Ketiga tersangka yang kini mendekam di balik jeruji besi adalah WKD (mantan Kepala Badan Penghubung), AK (pembuat bukti fiktif), dan YY (Plt Kepala Badan Penghubung). Penahanan ini merupakan kulminasi dari penyidikan intensif yang dilakukan tim Pidana Khusus Kejati Sultra, berdasarkan bukti-bukti kuat yang tak terbantahkan.
Asisten Pidana Khusus (Aspidsus) Kejati Sultra, Aditia Aelman Ali, SH, MH, dengan didampingi Asisten Intelijen (Asintel) Muhammad Ilham, SH, MH, mengungkapkan modus operandi para tersangka yang sangat merugikan keuangan negara.

WKD, selaku Kepala Badan Penghubung saat itu, diduga kuat menyalahgunakan anggaran pembelian BBM untuk kepentingan pribadi. Modusnya adalah mencairkan dana seolah-olah untuk pegawai, namun kemudian menariknya kembali.
AK berperan sebagai otak pembuat bukti-bukti pembelian BBM fiktif, yang digunakan untuk mengelabui audit dan menutupi kejahatan tersebut.
YY, yang menggantikan WKD sebagai Plt Kepala Badan Penghubung, justru semakin memperparah keadaan. Ia mengubah sistem pembelian BBM menjadi kupon kerja sama dengan enam SPBU. Namun, hasil penyidikan mengungkap fakta mencengangkan: lima dari enam SPBU tersebut ternyata fiktif belaka!
“Anggaran dari kontrak fiktif tersebut kemudian digunakan untuk keperluan pribadi tersangka YY dan AK, serta tidak sesuai dengan peruntukannya,” tegas Aditia Aelman Ali dengan nada geram.
Akibat perbuatan para tersangka, negara diduga mengalami kerugian yang sangat besar. Saat ini, auditor yang berwenang masih melakukan perhitungan secara cermat untuk mengetahui angka pasti kerugian tersebut. Namun, diperkirakan nilainya mencapai miliaran rupiah.

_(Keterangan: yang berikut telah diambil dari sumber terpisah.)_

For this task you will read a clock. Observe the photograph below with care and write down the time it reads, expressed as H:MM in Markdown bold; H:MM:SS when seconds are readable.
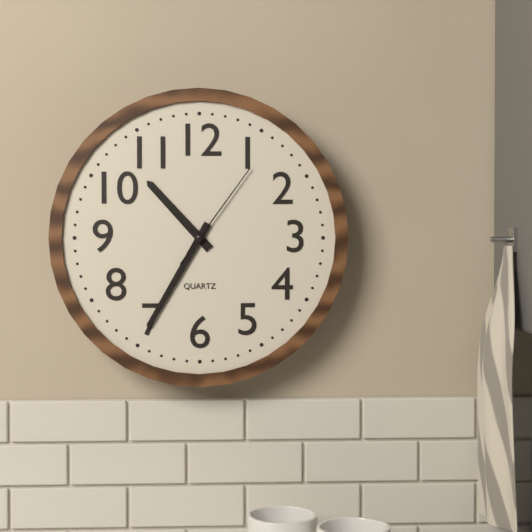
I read **10:35:06**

Ketiga tersangka dijerat dengan pasal berlapis, yakni Pasal 2 ayat (1) juncto Pasal 18 Undang-Undang Nomor 31 Tahun 1999 tentang Pemberantasan Tindak Pidana Korupsi sebagaimana telah diubah dengan Undang-Undang Nomor 20 Tahun 2001 juncto Pasal 55 ayat (1) ke-1 KUHP. Ancaman hukumannya sangat berat, yaitu pidana penjara minimal 4 tahun dan maksimal 20 tahun, serta denda hingga Rp1 miliar.
Penyidik juga menyiapkan pasal alternatif, yakni Pasal 3 dan Pasal 9 UU yang sama, yang akan digunakan jika terbukti di persidangan.
Untuk kepentingan penyidikan, WKD dan YY ditahan di Lapas Perempuan Kelas IIA Kendari, sedangkan AK ditahan di Rutan Kelas IIA Kendari. Penahanan ini akan berlangsung selama 20 hari, terhitung sejak 22 Oktober hingga 10 November 2025.
Kejati Sultra menegaskan komitmennya untuk terus memberantas korupsi tanpa pandang bulu. Kasus ini menjadi bukti bahwa tidak ada tempat bagi para koruptor di Bumi Anoa.
“Kejaksaan Tinggi Sultra akan terus bekerja secara profesional dan transparan dalam menangani perkara ini. Tidak ada toleransi bagi penyalahgunaan keuangan negara,” tegasnya.